How History Effects Ezra
- WWI: All of the death and destruction of World War One would get to anybody, so it's only natural it might affect Ezra. It was disheartening, the way by which so many young lives had perished. Many people became disillusioned after this catastrophic event.
- The Great Depression: After the stock market crash, and imminent loss of jobs, Ezra may have felt as if his or everyone else’s hard work was not coming to fruition, and never would. He might have lost job opportunities and money, just as most others had.
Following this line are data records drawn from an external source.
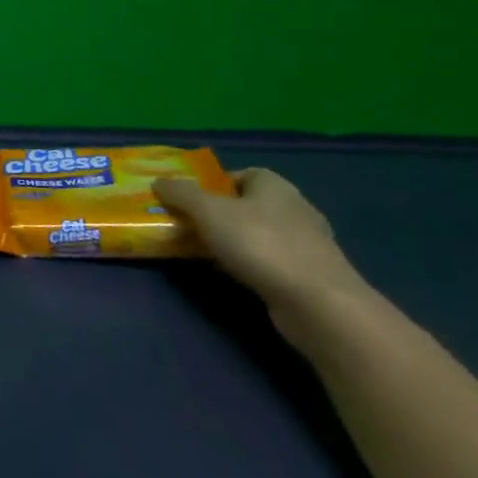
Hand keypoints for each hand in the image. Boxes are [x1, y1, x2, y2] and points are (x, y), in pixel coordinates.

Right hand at [153, 168, 372, 333]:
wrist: (317, 303)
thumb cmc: (260, 244)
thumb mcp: (208, 212)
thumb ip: (181, 194)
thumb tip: (159, 180)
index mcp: (274, 185)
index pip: (240, 174)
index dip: (212, 183)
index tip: (188, 199)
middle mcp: (293, 208)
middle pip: (246, 204)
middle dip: (217, 213)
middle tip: (187, 224)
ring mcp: (305, 243)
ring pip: (256, 233)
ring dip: (231, 240)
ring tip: (202, 251)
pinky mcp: (307, 273)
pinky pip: (268, 259)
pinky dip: (248, 263)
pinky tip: (230, 274)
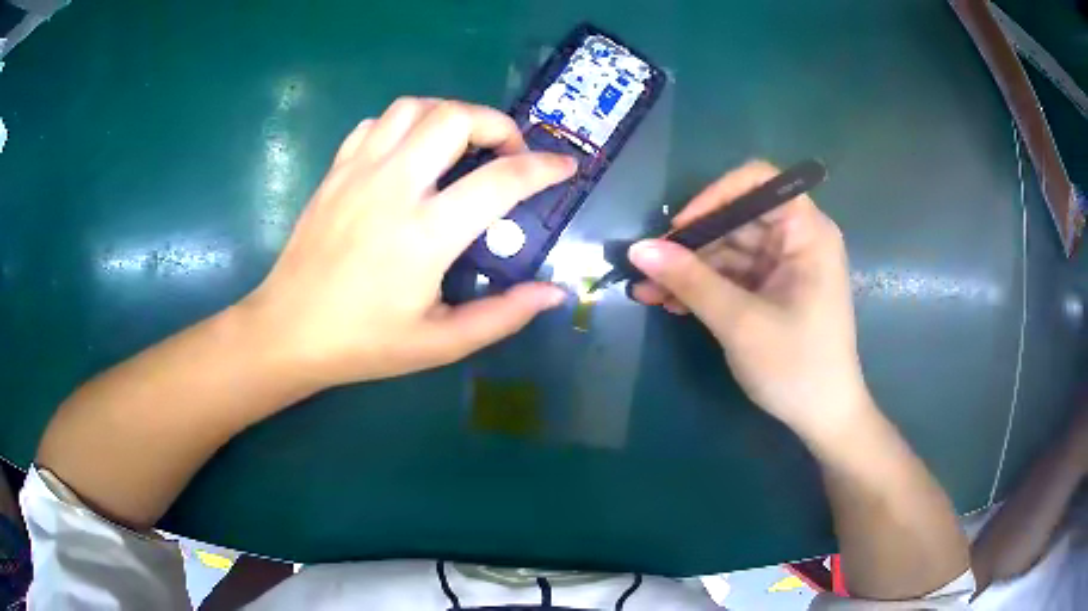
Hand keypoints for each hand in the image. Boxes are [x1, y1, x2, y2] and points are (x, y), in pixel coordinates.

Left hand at [240, 98, 575, 387]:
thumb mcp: (440, 344)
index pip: (500, 180)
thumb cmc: (364, 343)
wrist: (288, 330)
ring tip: (462, 146)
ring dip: (450, 115)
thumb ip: (503, 316)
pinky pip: (376, 123)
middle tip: (507, 154)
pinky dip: (405, 124)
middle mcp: (393, 187)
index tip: (565, 167)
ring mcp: (359, 172)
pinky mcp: (336, 170)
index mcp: (425, 234)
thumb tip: (555, 293)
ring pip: (414, 107)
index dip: (543, 168)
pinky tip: (411, 153)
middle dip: (496, 123)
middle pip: (455, 117)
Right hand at [628, 161, 868, 440]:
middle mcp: (796, 239)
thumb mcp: (740, 322)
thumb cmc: (796, 366)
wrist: (823, 417)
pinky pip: (731, 276)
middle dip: (691, 244)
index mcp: (807, 232)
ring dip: (688, 270)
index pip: (758, 182)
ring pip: (728, 250)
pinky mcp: (771, 290)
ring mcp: (783, 266)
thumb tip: (639, 249)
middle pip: (736, 219)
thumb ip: (690, 281)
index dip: (715, 196)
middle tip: (648, 267)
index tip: (681, 228)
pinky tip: (670, 303)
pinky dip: (703, 288)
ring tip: (647, 292)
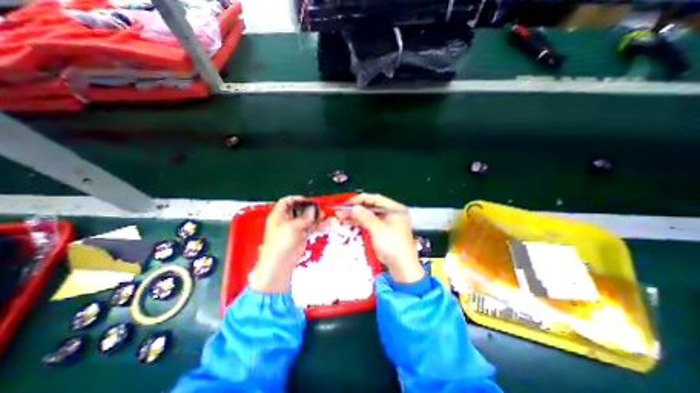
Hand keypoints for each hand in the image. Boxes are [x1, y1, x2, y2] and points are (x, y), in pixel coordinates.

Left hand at [250, 194, 318, 290]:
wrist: (279, 264)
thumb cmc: (281, 242)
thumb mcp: (293, 226)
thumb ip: (305, 217)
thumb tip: (314, 209)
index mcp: (278, 215)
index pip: (287, 201)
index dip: (297, 199)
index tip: (309, 200)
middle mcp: (285, 220)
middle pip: (297, 209)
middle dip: (308, 208)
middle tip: (319, 208)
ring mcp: (292, 229)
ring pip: (304, 219)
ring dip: (313, 216)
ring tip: (323, 216)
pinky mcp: (299, 236)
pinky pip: (308, 227)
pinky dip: (315, 225)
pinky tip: (323, 223)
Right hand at [339, 194, 419, 282]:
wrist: (401, 267)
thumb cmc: (392, 244)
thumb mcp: (378, 228)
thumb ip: (364, 216)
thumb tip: (352, 207)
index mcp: (395, 208)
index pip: (376, 199)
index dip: (361, 199)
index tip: (347, 202)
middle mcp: (391, 213)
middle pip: (372, 207)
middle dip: (356, 208)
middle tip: (341, 210)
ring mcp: (387, 223)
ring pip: (369, 215)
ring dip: (356, 215)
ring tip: (341, 216)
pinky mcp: (382, 231)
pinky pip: (369, 223)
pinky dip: (359, 222)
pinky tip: (348, 222)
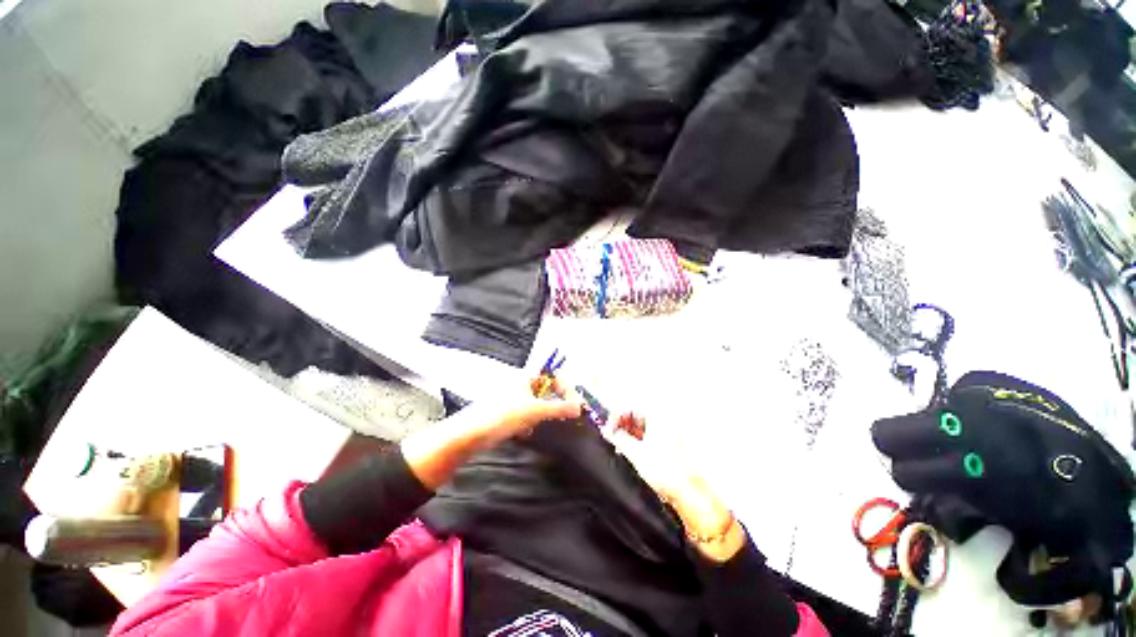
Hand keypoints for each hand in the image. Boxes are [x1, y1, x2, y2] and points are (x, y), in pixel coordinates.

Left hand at [401, 381, 582, 490]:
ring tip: (537, 425)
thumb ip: (558, 408)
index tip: (572, 404)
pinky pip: (523, 415)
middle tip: (559, 416)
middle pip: (543, 390)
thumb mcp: (534, 411)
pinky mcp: (503, 414)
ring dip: (539, 415)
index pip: (551, 375)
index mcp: (525, 377)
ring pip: (534, 405)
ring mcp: (510, 399)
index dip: (564, 387)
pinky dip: (528, 423)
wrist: (469, 435)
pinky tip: (523, 433)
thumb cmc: (502, 415)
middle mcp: (518, 385)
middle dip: (551, 404)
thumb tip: (580, 407)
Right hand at [605, 413, 746, 561]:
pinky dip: (639, 440)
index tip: (608, 429)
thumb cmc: (665, 470)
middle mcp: (664, 420)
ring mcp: (669, 432)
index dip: (616, 416)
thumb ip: (618, 438)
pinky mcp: (671, 444)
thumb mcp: (635, 453)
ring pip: (643, 425)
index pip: (630, 406)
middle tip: (612, 437)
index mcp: (657, 416)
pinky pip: (650, 435)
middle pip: (637, 414)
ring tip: (620, 447)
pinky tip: (632, 452)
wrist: (689, 492)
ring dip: (629, 433)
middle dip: (622, 424)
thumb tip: (608, 431)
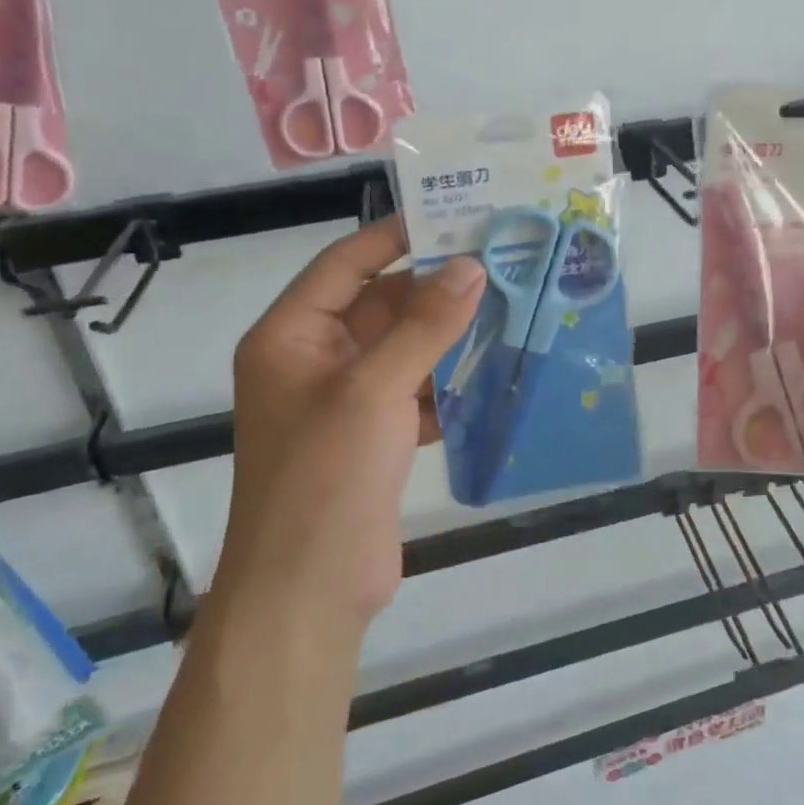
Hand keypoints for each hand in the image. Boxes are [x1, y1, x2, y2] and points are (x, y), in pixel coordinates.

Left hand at [223, 218, 484, 629]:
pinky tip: (497, 368)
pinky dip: (452, 381)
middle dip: (437, 288)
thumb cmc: (325, 475)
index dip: (395, 236)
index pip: (346, 264)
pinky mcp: (375, 437)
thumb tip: (471, 266)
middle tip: (500, 261)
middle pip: (381, 305)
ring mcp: (347, 401)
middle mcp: (315, 360)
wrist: (310, 591)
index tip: (452, 214)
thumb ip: (425, 325)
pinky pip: (418, 390)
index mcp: (292, 336)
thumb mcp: (374, 388)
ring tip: (511, 304)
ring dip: (451, 334)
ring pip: (406, 348)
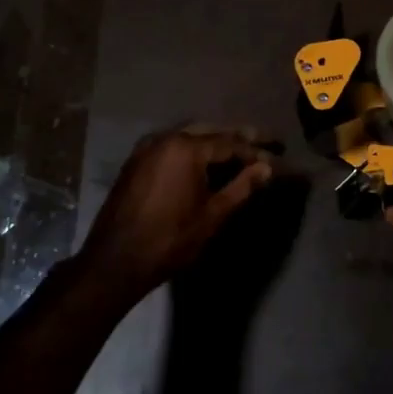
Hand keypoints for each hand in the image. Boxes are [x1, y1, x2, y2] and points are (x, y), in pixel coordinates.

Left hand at [76, 125, 276, 297]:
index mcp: (186, 148)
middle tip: (265, 143)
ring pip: (190, 136)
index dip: (256, 151)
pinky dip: (193, 150)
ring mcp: (147, 148)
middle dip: (238, 138)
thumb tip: (268, 168)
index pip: (230, 143)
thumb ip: (242, 187)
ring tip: (240, 152)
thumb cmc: (170, 240)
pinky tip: (206, 162)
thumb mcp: (213, 215)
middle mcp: (165, 138)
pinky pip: (172, 146)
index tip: (277, 156)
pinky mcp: (136, 162)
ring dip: (215, 142)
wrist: (115, 261)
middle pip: (210, 132)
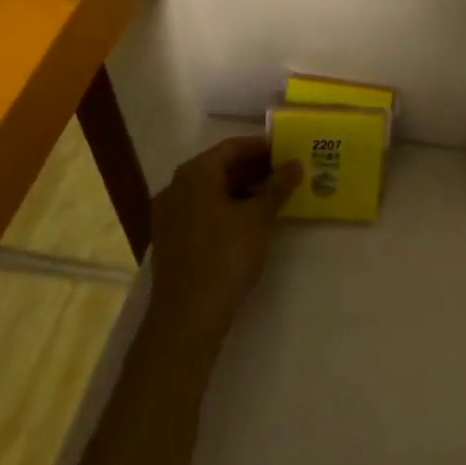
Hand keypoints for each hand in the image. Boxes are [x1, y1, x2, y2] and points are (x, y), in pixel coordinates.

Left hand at [145, 136, 300, 353]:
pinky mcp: (171, 238)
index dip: (261, 147)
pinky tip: (250, 219)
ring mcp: (170, 214)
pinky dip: (226, 207)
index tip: (287, 150)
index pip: (232, 147)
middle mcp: (177, 187)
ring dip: (241, 188)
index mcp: (195, 173)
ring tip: (273, 195)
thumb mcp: (258, 218)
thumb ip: (277, 186)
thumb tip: (295, 164)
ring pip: (211, 190)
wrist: (187, 317)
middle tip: (285, 172)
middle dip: (253, 168)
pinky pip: (202, 209)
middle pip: (219, 167)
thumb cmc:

- The Roaring 20’s: An ecstatic time, where hard work landed you with the big money, and the only major concern was the separation between old money, new money, and your average Joe. It was a time that filled people with hope and dreams.
- Victorian Culture: In the high society of the Victorian Age, separation between classes was inevitable, social constructs were inescapable, and the influence of this era was unimaginable to those of the time. The Victorian Era was highly influential to all aspects of Literature, Ezra not excluded.
- The Dust Bowl: Much like WWI, the loss of life and sure hopelessness of the situation surely made other feel sympathetic and lackluster.
Comparative analysis and common themes in "The Love Song of J.Alfred Prufrock" and "the garden"
Ezra Pound (standing) & His Friend T.S. Elliot (sitting)
As discussed earlier, T.S. Eliot and Ezra Pound were close friend for a long time. They were so close that Pound helped Eliot edit and revise many of his works. Naturally, this makes for many similarities to be present within them. For instance, “The Garden” by Ezra Pound and “The Lovesong of J. Alfred Prufrock” by T.S. Eliot presented many of the same themes. Both the narrator of “The Lovesong of J. Alfred Prufrock” and the subject of “The Garden” fail to make connections with people they wish to. This not only reflects the theme that true connections between people are impossible, but also shows that when fear is present change cannot be. Both poems also display the idea that happiness depends upon ourselves, because neither the narrator of “The Lovesong of J. Alfred Prufrock” nor the subject of “The Garden” worked to make themselves happy. They both allowed social expectations to dictate their actions and, in the end, failed to become truly happy.